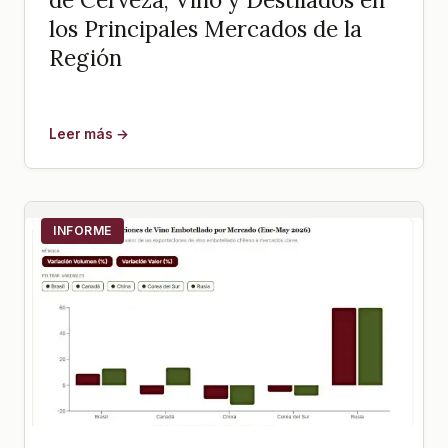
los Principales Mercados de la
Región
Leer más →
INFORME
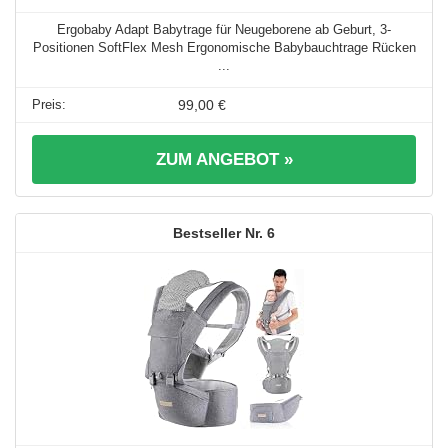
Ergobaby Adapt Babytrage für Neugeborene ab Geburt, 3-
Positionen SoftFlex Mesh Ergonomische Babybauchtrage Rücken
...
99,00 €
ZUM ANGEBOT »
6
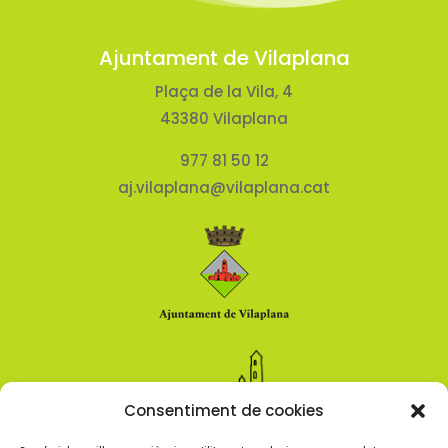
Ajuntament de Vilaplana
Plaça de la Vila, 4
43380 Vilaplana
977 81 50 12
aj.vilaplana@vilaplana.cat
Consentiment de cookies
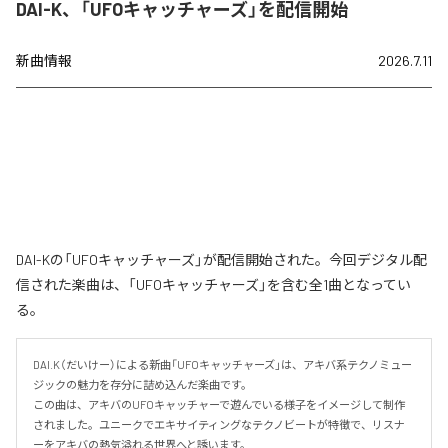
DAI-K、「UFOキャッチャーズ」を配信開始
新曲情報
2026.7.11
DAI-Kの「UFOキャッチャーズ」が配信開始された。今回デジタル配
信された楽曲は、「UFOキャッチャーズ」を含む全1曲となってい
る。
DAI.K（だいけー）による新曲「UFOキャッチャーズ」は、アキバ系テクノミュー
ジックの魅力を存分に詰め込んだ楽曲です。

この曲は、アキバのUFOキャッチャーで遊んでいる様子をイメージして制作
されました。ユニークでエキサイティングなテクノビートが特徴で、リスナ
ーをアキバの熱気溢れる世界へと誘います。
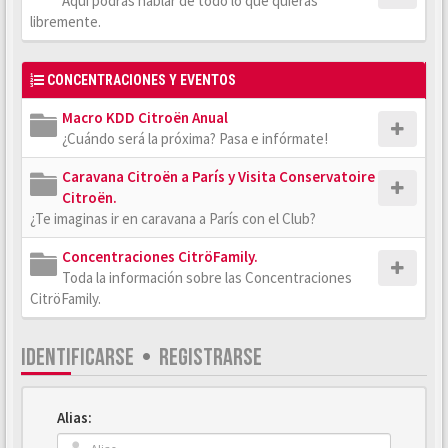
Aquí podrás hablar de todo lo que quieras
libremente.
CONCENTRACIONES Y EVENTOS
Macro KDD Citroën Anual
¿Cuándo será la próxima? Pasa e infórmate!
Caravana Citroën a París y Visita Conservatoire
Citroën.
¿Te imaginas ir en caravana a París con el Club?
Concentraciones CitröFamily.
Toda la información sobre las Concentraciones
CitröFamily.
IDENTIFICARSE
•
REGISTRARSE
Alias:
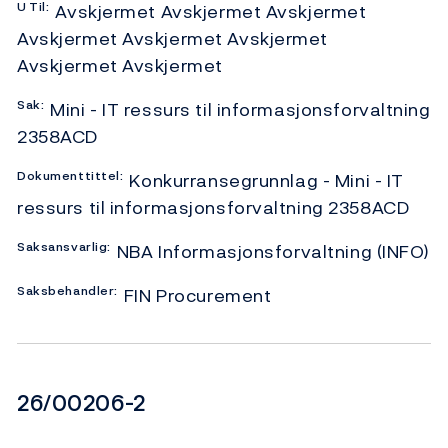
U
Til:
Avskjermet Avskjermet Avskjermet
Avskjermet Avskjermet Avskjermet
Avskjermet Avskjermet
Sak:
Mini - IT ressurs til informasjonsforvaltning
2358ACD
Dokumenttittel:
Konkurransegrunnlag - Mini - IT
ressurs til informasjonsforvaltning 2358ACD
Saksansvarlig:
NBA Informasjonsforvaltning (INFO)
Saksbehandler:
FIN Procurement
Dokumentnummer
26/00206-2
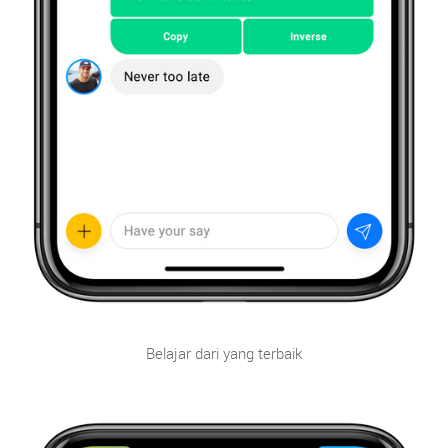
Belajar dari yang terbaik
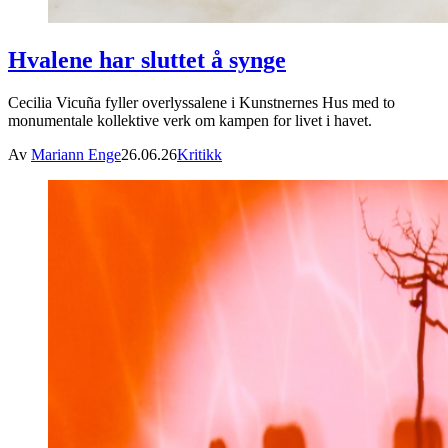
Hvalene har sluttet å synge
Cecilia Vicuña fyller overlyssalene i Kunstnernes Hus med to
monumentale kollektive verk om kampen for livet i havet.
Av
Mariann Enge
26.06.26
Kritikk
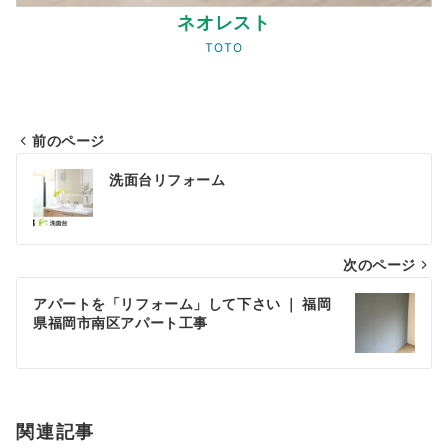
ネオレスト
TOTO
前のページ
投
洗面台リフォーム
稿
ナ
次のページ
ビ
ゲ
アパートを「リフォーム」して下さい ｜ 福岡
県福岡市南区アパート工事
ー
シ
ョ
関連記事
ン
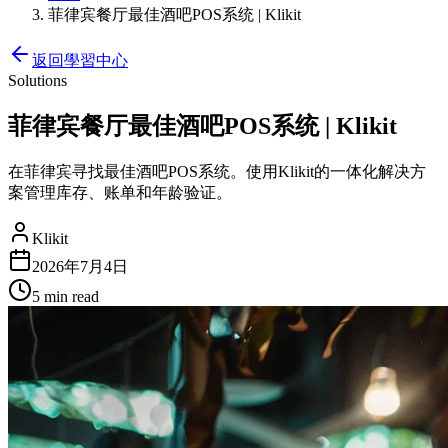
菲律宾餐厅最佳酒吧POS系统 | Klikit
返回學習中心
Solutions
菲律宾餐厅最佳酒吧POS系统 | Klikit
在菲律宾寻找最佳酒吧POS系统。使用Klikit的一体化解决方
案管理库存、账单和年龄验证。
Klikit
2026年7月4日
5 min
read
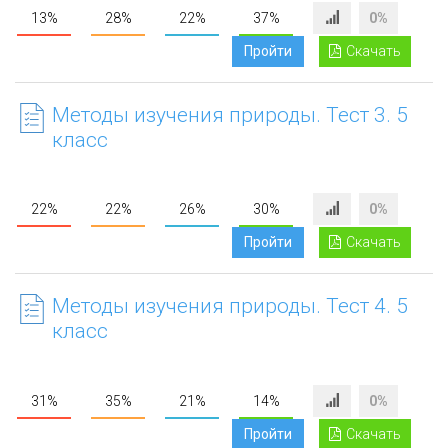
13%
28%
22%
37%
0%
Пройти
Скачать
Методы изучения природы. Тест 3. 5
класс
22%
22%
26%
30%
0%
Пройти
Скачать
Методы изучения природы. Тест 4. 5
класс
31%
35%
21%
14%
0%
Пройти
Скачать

....................

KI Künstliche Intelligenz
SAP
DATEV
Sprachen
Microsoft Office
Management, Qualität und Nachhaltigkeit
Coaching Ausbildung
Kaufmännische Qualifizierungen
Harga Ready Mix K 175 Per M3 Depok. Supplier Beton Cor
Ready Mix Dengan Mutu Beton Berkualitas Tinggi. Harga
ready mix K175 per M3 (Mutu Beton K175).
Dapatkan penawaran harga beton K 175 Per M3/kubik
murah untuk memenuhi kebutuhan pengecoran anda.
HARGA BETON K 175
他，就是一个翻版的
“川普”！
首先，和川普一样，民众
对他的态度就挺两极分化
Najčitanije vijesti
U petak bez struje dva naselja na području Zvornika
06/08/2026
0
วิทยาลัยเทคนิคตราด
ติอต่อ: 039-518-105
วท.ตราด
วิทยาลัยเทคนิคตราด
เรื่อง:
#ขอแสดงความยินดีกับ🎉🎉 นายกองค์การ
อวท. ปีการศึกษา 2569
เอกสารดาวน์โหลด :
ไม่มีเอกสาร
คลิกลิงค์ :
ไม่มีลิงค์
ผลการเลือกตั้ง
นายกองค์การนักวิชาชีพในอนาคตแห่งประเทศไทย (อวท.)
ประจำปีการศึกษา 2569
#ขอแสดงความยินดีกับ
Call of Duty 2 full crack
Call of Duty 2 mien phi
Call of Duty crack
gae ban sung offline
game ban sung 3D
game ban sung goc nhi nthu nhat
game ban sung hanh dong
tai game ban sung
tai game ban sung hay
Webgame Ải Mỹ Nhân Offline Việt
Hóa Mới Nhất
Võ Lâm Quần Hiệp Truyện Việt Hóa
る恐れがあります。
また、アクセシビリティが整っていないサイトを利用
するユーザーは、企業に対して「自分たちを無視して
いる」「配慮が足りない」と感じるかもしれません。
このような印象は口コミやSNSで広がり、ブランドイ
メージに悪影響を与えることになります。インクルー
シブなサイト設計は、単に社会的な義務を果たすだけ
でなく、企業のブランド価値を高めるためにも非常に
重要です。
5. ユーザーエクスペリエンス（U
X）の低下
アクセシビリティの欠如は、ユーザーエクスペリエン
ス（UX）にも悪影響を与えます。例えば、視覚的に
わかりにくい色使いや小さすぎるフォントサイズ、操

....................

From the entries above, collect every line with the string "изучения" in it.

# Answer for this exercise:
Методы изучения природы. Тест 3. 5
Методы изучения природы. Тест 4. 5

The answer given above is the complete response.